(Action item)
Begin with the line that contains "OSCO-1301, owner: Océane" and transcribe each line after it, up to and including the last line of the listing below.

(Supplied data)

◇ ◇ ◇ ◇ ◇ ◇ ◇

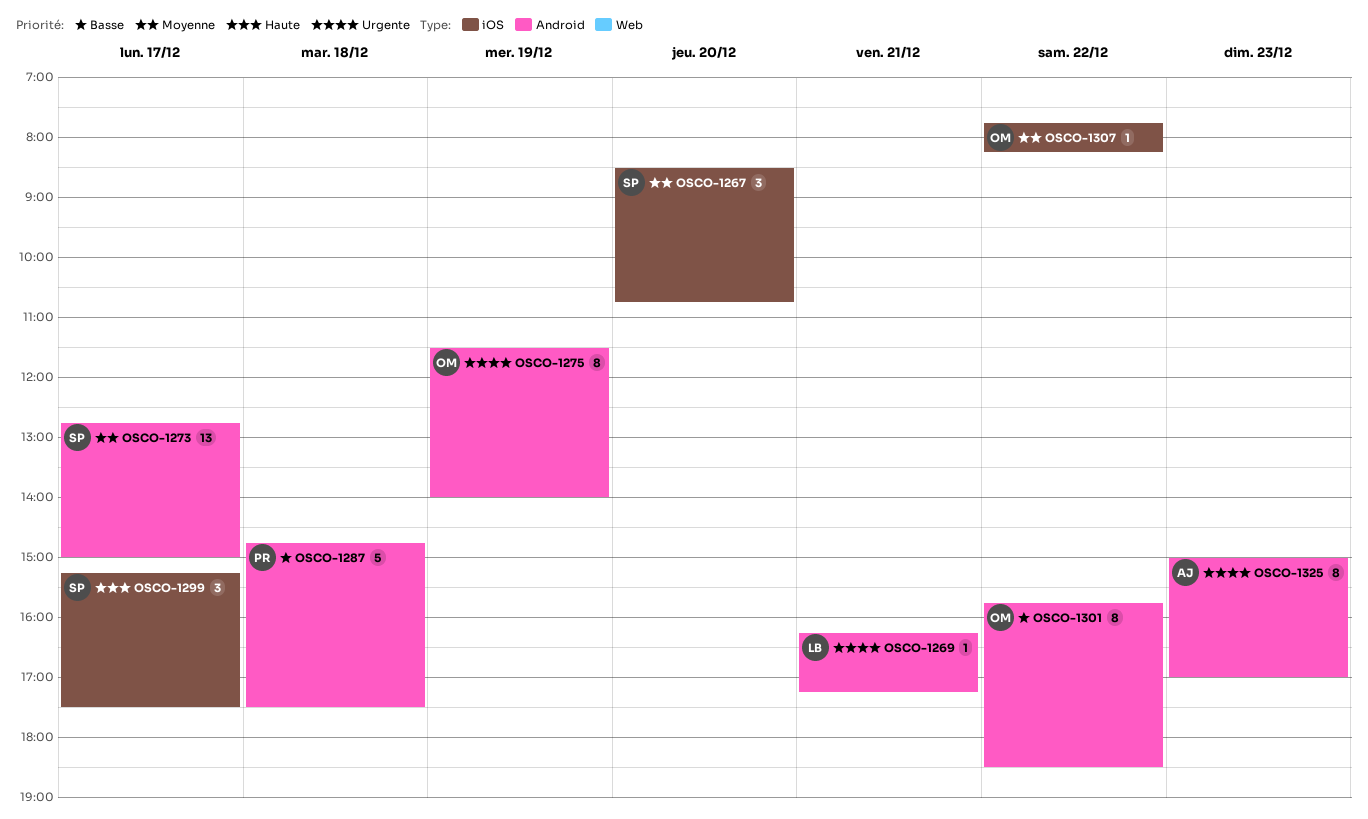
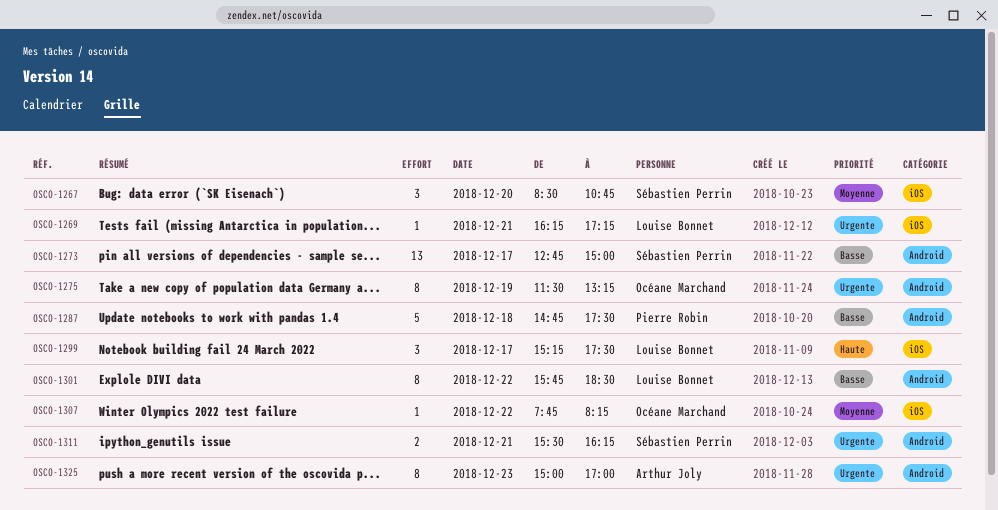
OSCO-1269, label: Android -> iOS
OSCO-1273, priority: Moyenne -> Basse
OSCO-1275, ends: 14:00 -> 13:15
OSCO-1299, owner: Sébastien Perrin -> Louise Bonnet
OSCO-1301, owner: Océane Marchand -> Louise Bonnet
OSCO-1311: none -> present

◇ ◇ ◇ ◇ ◇ ◇ ◇

(Expected answer)
OSCO-1301, owner: Océane Marchand -> Louise Bonnet
OSCO-1311: none -> present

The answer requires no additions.